Although the Holocaust Museum LA’s award-winning present home adjacent to a black granite Holocaust monument that was erected in the park in 1992 is only a little over a decade old, the institution itself was established in 1961 by a group of Holocaust survivors, making it the first and oldest museum of its kind in the United States. Prior to Pan Pacific Park, the museum was housed in a handful of different rented locations over the years, including the Jewish Federation of Greater Los Angeles building, and, later, at the Mid-City campus of Los Angeles ORT College, both on Wilshire Boulevard.

Up until September of last year, the institution now known as the Holocaust Museum LA was the Los Angeles Museum of the Holocaust. The renaming, meant to emphasize the Holocaust over the city, came as part of a larger mission-expansion effort that included the creation of a new logo and the launch of robust online educational programming.

As detailed by Carolina A. Miranda for the Times, the expansion includes a new 2,500-square-foot gallery that will host temporary exhibitions, a pair of education-dedicated spaces, and a 200-seat theater that will allow the museum to expand its public programming. While the modestly-sized museum hasn’t necessarily wholly outgrown its home, pre-pandemic visitor numbers have far exceeded initial attendance projections—not at all a bad quandary for a small museum to confront. Per the Times, when the museum opened in its new home in 2010 it anticipated roughly 15,000 yearly visitors; by the time it was temporarily shuttered due to COVID-19, annual visitor numbers had soared past 65,000. (The museum reopened its doors to the public at the end of July with an immersive new exhibit, a holographic experience dubbed Dimension in Testimony for its 60th anniversary.)

As relayed by Beth Kean, the museum’s chief executive, to the Times, the goal moving forward is to gradually reach 500,000 annual visitors by 2030.

To help achieve this, the expansion will dramatically increase the museum’s physical presence at Pan Pacific Park. Belzberg Architects’ green roof-topped subterranean museum building elegantly, stealthily melds into the surrounding 28 acres of parkland—“seared into the earth the way the Holocaust is seared into the modern world,” as the firm has put it. As envisioned in the expansion plans, the half-submerged museum will be topped with a soaring pavilion to be illuminated at night to increase its visibility in the park. It will also house a railroad box car found near Poland’s Majdanek concentration camp.

“One of our goals with the expansion is to illuminate the building,” Kean told the Times. “We want to catch people’s eyes.

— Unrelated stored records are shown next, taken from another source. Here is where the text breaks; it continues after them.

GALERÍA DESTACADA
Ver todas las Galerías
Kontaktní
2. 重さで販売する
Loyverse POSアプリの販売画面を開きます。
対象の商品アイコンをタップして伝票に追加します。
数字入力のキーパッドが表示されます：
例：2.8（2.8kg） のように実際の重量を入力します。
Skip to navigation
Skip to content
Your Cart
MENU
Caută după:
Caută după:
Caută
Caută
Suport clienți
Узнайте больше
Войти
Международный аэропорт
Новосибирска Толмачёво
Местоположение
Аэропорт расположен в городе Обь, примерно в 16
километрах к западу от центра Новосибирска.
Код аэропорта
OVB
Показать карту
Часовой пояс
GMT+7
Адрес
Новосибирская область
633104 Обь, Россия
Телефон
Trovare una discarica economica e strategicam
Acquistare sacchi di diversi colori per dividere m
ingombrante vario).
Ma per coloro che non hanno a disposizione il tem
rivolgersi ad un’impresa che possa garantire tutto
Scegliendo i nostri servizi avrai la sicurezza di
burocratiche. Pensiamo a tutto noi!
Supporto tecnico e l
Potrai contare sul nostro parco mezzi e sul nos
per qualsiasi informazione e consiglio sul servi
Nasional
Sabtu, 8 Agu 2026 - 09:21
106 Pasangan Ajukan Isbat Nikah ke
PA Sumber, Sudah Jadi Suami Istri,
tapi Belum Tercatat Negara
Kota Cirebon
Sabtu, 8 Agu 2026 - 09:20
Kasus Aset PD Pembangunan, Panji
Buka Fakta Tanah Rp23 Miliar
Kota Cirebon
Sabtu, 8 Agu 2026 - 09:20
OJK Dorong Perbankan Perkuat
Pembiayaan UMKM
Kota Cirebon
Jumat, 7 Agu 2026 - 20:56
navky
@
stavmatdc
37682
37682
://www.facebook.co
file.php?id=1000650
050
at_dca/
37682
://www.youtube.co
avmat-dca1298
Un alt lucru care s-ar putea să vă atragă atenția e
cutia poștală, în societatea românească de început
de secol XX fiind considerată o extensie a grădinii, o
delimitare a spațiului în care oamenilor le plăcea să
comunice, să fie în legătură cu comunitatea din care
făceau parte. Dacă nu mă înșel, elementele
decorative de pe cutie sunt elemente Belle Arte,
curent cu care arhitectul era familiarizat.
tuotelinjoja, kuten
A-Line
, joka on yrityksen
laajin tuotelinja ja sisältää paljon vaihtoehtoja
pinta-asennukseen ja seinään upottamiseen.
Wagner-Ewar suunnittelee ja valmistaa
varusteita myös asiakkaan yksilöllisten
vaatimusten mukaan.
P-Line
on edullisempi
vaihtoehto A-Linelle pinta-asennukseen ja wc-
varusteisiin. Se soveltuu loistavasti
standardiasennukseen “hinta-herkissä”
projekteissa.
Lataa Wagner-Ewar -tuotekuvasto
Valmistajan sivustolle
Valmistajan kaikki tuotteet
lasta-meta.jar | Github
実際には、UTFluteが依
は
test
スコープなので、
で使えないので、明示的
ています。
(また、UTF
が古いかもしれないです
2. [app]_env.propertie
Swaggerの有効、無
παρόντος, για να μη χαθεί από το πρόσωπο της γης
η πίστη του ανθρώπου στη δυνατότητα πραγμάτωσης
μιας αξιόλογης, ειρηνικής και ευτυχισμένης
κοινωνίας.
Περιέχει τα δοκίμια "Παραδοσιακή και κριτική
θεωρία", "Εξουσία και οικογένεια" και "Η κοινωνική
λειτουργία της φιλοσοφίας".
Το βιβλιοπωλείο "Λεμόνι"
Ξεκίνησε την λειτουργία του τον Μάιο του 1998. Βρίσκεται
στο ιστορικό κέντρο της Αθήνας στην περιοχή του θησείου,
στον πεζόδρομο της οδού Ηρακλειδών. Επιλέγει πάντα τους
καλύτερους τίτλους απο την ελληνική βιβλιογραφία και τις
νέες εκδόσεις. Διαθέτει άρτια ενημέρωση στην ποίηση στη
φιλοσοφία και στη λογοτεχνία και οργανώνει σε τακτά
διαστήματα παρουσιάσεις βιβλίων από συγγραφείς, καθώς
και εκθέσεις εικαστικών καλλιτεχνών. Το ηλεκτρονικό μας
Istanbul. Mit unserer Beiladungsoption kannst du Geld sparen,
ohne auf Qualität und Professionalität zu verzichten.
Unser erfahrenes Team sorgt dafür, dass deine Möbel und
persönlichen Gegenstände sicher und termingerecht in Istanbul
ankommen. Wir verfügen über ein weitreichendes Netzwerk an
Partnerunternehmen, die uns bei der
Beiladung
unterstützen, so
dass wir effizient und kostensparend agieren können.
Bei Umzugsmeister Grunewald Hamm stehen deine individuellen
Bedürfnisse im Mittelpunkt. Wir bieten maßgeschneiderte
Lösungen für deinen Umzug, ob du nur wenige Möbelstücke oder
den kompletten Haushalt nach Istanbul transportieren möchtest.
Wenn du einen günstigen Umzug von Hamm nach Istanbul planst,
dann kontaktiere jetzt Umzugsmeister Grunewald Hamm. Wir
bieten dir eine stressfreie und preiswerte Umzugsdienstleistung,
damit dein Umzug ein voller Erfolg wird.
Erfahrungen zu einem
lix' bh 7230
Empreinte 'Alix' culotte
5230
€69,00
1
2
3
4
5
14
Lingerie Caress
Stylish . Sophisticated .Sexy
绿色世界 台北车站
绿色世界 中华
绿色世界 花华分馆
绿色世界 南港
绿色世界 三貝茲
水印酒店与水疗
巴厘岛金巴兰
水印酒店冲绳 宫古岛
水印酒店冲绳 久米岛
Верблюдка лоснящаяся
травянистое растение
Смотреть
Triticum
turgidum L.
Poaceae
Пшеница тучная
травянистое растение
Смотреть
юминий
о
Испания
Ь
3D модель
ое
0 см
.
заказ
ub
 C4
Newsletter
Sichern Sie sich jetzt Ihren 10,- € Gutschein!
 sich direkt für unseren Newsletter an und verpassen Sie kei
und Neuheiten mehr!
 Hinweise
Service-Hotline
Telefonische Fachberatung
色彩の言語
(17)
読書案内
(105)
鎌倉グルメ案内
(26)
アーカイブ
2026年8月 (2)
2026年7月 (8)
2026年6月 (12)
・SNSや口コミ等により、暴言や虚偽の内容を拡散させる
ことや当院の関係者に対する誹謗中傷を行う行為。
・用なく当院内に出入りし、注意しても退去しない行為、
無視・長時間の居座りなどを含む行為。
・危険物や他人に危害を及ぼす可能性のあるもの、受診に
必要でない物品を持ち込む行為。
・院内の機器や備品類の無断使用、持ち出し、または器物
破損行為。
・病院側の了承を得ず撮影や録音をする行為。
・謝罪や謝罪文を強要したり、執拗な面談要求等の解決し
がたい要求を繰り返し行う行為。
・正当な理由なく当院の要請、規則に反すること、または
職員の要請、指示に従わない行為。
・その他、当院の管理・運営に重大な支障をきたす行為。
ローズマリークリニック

We want it to be a striking museum and an iconic landmark. We don’t want it to be hard to find.”

In addition to establishing a stronger physical presence at Pan Pacific Park and expanding its interior exhibition space and programming, Kean also explained to the Times that there’s an additional sense of urgency and duty to the expansion. Many Holocaust survivors, in their advanced age, are passing away. As such, the museum wants to be able to continue to share their stories with the public well after the last of the survivors are gone.

The Holocaust Museum LA has already secured $22 million in funding for the $45 million project. This includes a substantial gift from the family of the late Jona Goldrich, a Holocaust survivor from Poland and major supporter of the museum. Earlier today, California Governor Gavin Newsom announced $2.5 million in grant funding will be allocated to the project.